Because the copyright owner has no way of knowing, Jak_1. A million people could say "Oh dear, I bought a Vinyl Elvis LP, but now I don't have a record player, so I'll just fire up my computer and steal a fresh copy". It doesn't work that way, Jak_1. When you bought the LP you bought the right to play it as many times as you liked, you didn't buy an automatic right to copies of the music in whatever medium you fancy, ad infinitum. It's a licence to play a specific copy that you buy, not the music itself.

"I would like to buy a new stereo with a turntable but other things eat my cash"

Well I'm sorry, but that's hardly the fault of the copyright owners is it?

  josie mayhem 20:39 25 Mar 2005

One court case I would like to see, if a company like sony sueing some-one for ilegaly copying one of there artist records.
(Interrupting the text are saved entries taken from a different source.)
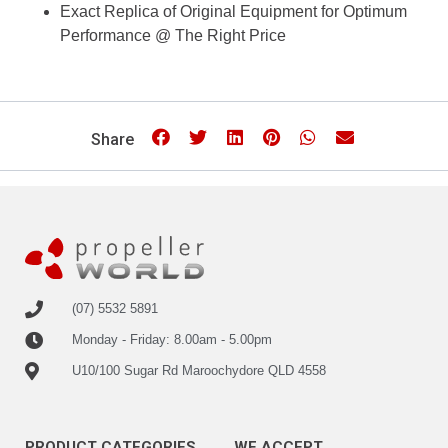
Exact Replica of Original Equipment for Optimum
Performance @ The Right Price
Share
(07) 5532 5891
Monday - Friday: 8.00am - 5.00pm
U10/100 Sugar Rd Maroochydore QLD 4558
PRODUCT CATEGORIES
WE ACCEPT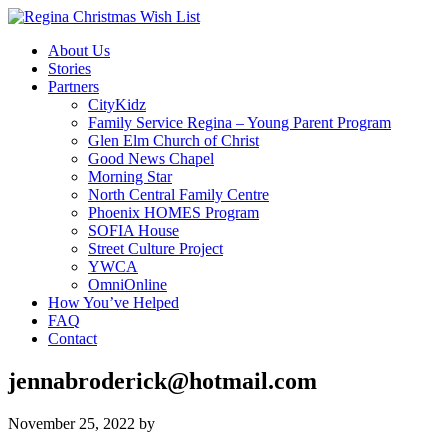
About Us
Stories
Partners
CityKidz
Family Service Regina – Young Parent Program
Glen Elm Church of Christ
Good News Chapel
Morning Star
North Central Family Centre
Phoenix HOMES Program
SOFIA House
Street Culture Project
YWCA
OmniOnline
How You’ve Helped
FAQ
Contact
jennabroderick@hotmail.com
November 25, 2022
by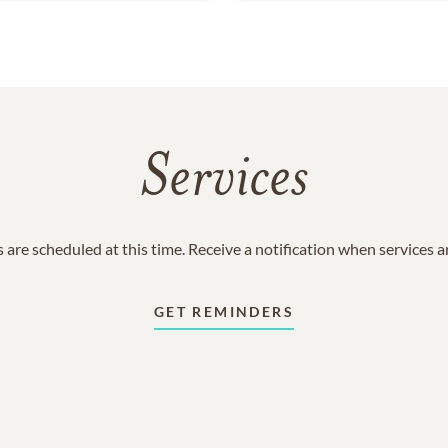
Services
 are scheduled at this time. Receive a notification when services 
GET REMINDERS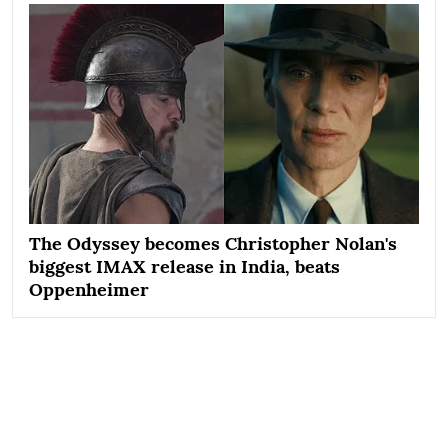
The Odyssey becomes Christopher Nolan's
biggest IMAX release in India, beats
Oppenheimer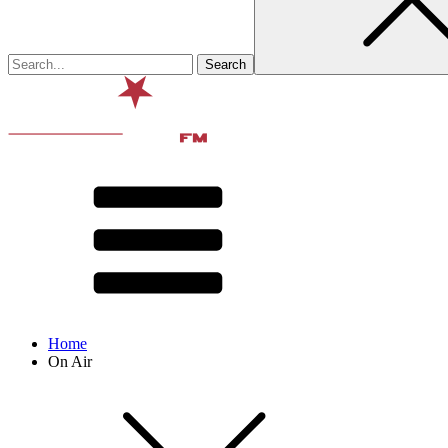
Home
On Air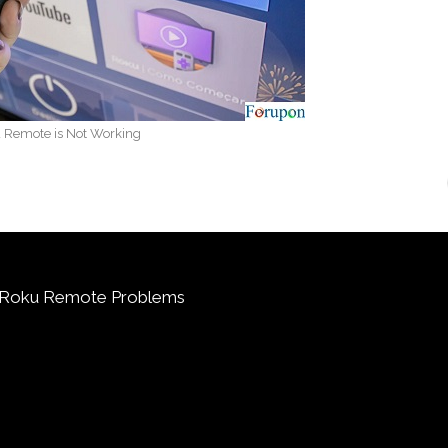
 Remote is Not Working
g Roku Remote Problems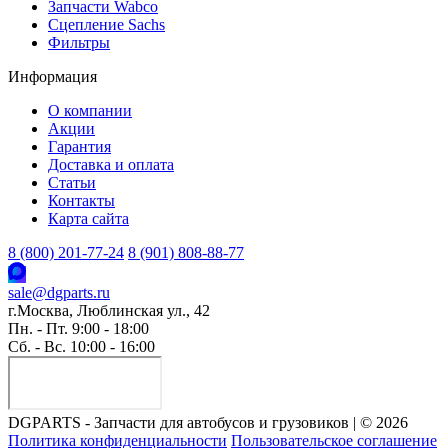
Запчасти Wabco
Сцепление Sachs
Фильтры
Информация
О компании
Акции
Гарантия
Доставка и оплата
Статьи
Контакты
Карта сайта
8 (800) 201-77-24
8 (901) 808-88-77
sale@dgparts.ru
г.Москва, Люблинская ул., 42
Пн. - Пт. 9:00 - 18:00
Сб. - Вс. 10:00 - 16:00
DGPARTS - Запчасти для автобусов и грузовиков | © 2026
Политика конфиденциальности
Пользовательское соглашение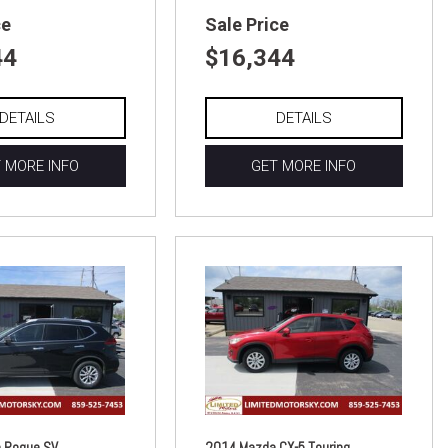
ce
Sale Price
44
$16,344
DETAILS
DETAILS
 MORE INFO
GET MORE INFO
 Rogue SV
2014 Mazda CX-5 Touring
Then being countered sued for aiding and abetting the person to copy that record.

Because could sony be concidered as aiding and abetting, when you think about it, they do produce the kit that enable us to copy.

2 years ago I brought my husband a sony cd player, which could read cd-rw and also play mp3. Included in the package was software that enable you to copy dozens of cd's onto one cd, I think it was something like 20 all in tow.
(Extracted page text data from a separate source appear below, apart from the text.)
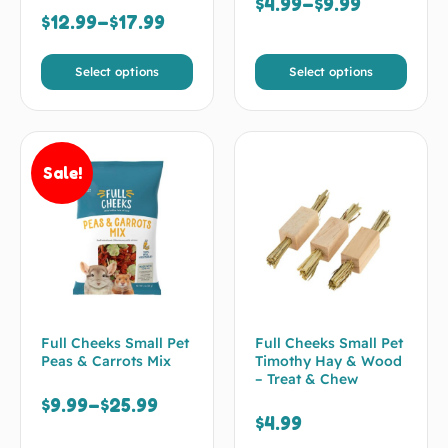
$
4.99
–
$
9.99
$
12.99
–
$
17.99
Select options
Select options
Sale!
Full Cheeks Small Pet
Full Cheeks Small Pet
Peas & Carrots Mix
Timothy Hay & Wood
– Treat & Chew
$
9.99
–
$
25.99
$
4.99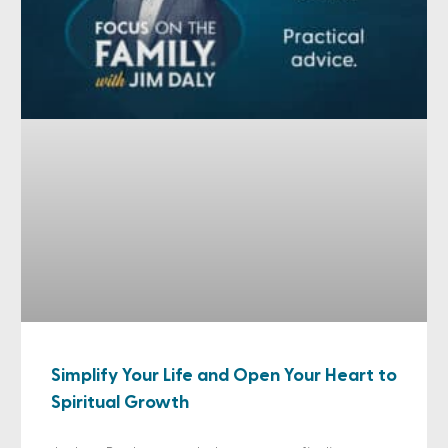
Simplify Your Life and Open Your Heart to
Spiritual Growth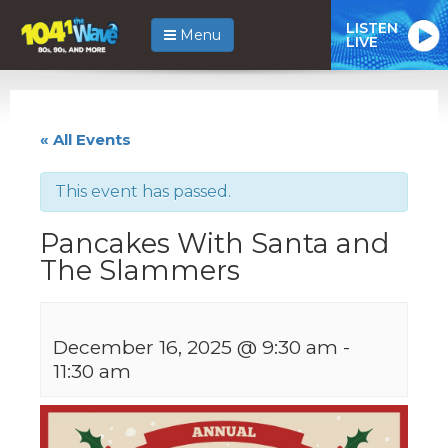
LISTEN
Menu
LIVE
« All Events
This event has passed.
Pancakes With Santa and
The Slammers
December 16, 2025 @ 9:30 am
-
11:30 am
So were do I stand, the law says that I can't brake copyright, but if I use this peice of software that sony gave to me to use on there walkman, then I've broken the law.

So surely if I do make up one a disk of albums using the software they gave me, then they've not only encouraged me to brake the law, but have aided and abetted as well. As I wouldn't have done it wth out there help?

  The Spires 21:30 25 Mar 2005

I do fail to see the difference between burning onto DVD every episode of Star Trek via Sky or BBC2 onto a non Pc DVD burner which no one has a problem with (on here at least). And then to copy onto via hiring or borrowing the DVD collection, the outcome is the same, yet one is frowned upon the other is not. This causes in my view 90% the population having no idea what is legal and what is not.

Copying off VHS onto home DVD burner ones collection of old films seems ok too, yet regardless of quality, an item is either copyrighted or not, you can't move the goalposts around when you wish to.

Sony as I see it are a case of wanting the cake & eating it too, they own Columbia records, yet will sell you a Cd (or DVD Burner) burner & the blank Cd’s (DVD’s) to burn onto & in the past have sold Cd players which will cut an album into 45 minute segments to fit onto a C90 cassette, and sell you the cassette to copy it onto. Conflicting signals are being sent & have always been sent. That's my view.

  ahales42 22:33 25 Mar 2005

I`ve always found it strange that record/film companies will sell you the hardware and software to copy cd`s/dvd`s, and then tell you that if you use it, it`s illegal. However. Now you can legally download it all by paying for it. So no need to buy another cd/dvd again. I`m sure virgin,HMV etc, are just loving this.